## YOUR TASK
Leave out the pictures and repeat the data exactly.

## DATASET EXCERPT
-- Opening Marker --
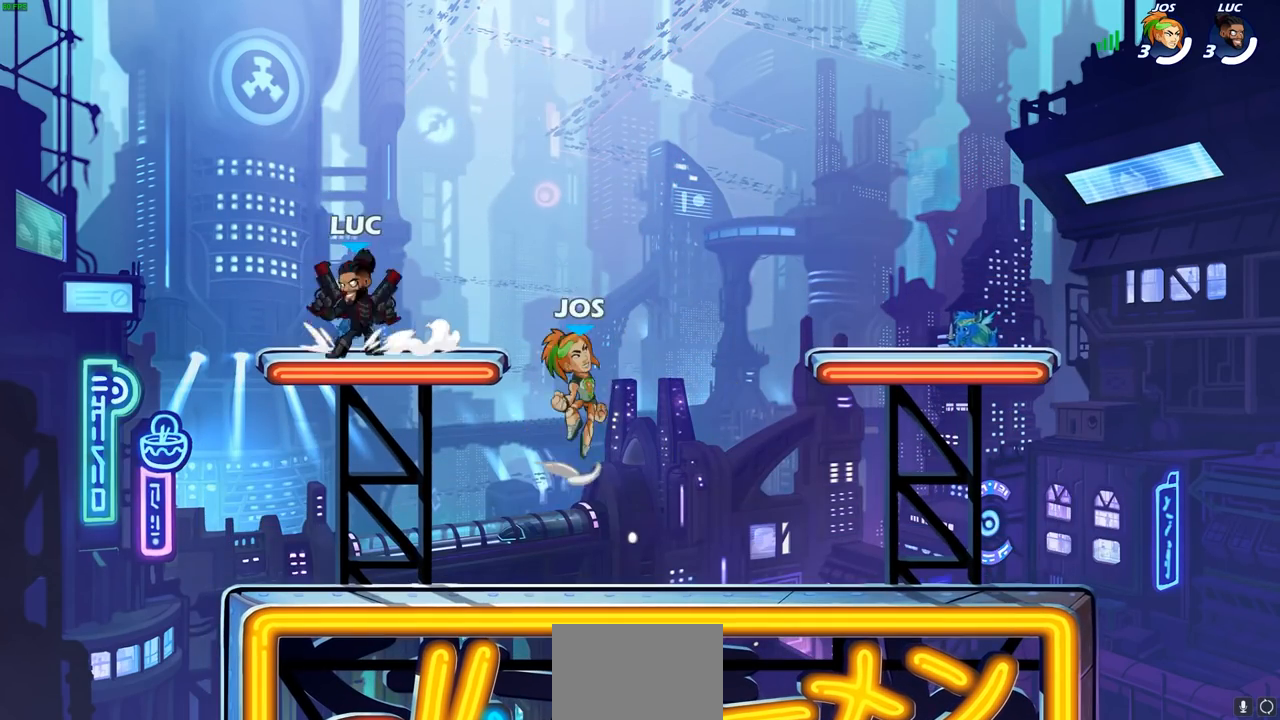
{"buttons": [], "left_stick": "left", "right_stick": "center", "events": [[17, "left_stick", "left"], [117, "left_stick", "right"], [183, "left_stick", "up-left"], [283, "left_stick", "right"], [450, "left_stick", "left"]]}
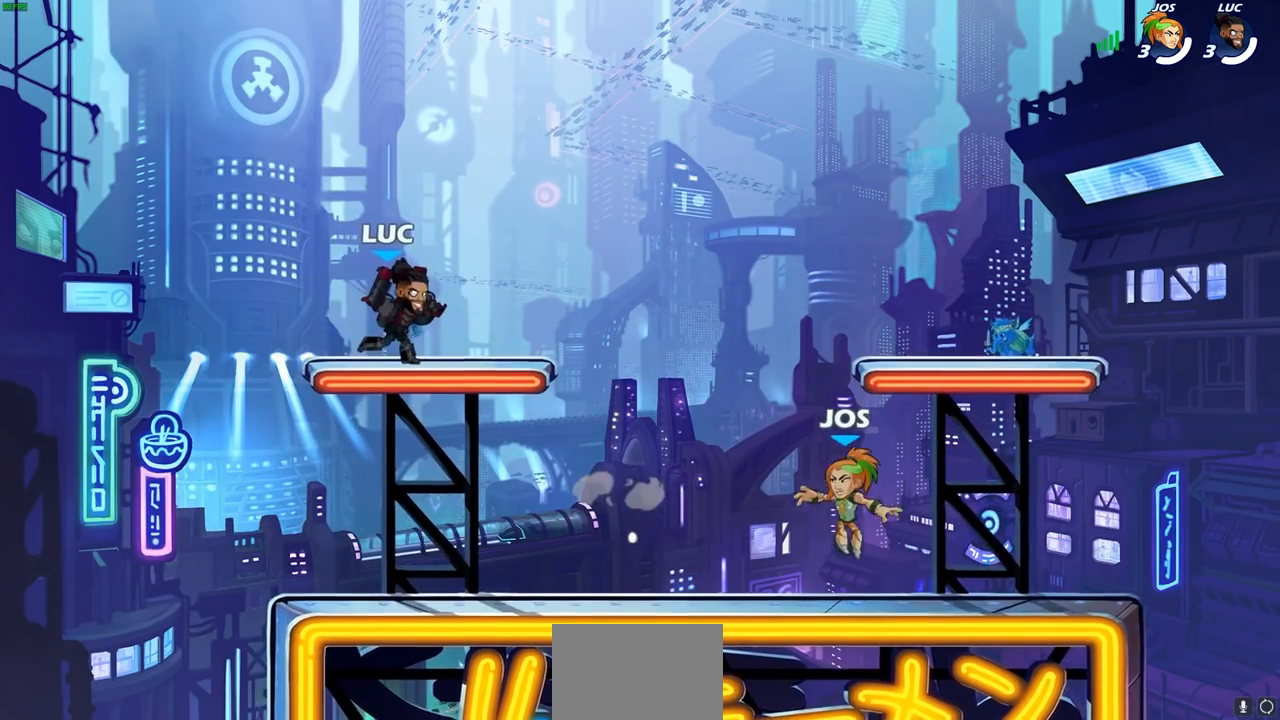
{"buttons": [], "left_stick": "center", "right_stick": "center", "events": [[33, "left_stick", "right"], [200, "left_stick", "down"], [250, "R2", "down"], [417, "R2", "up"], [417, "left_stick", "center"]]}
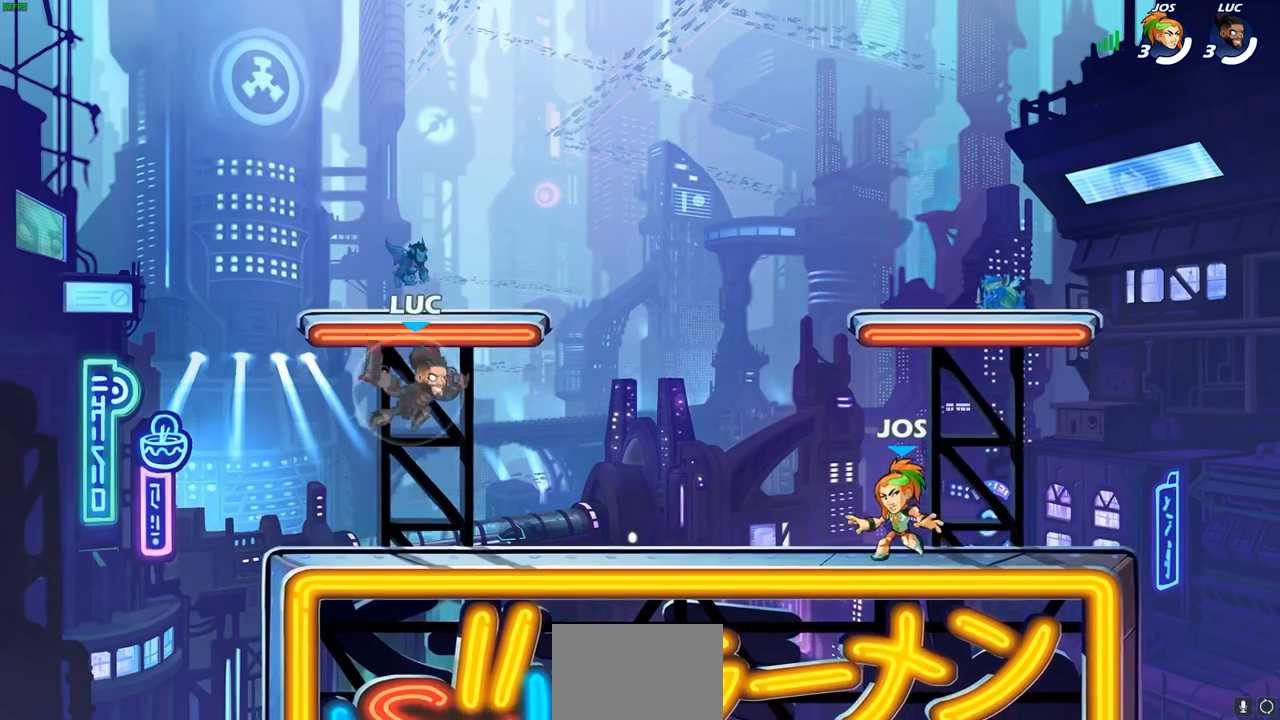
{"buttons": [], "left_stick": "center", "right_stick": "center", "events": []}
-- Closing Marker --
## SOLUTION TO THIS TASK
{"buttons": [], "left_stick": "left", "right_stick": "center", "events": [[17, "left_stick", "left"], [117, "left_stick", "right"], [183, "left_stick", "up-left"], [283, "left_stick", "right"], [450, "left_stick", "left"]]}
{"buttons": [], "left_stick": "center", "right_stick": "center", "events": [[33, "left_stick", "right"], [200, "left_stick", "down"], [250, "R2", "down"], [417, "R2", "up"], [417, "left_stick", "center"]]}
{"buttons": [], "left_stick": "center", "right_stick": "center", "events": []}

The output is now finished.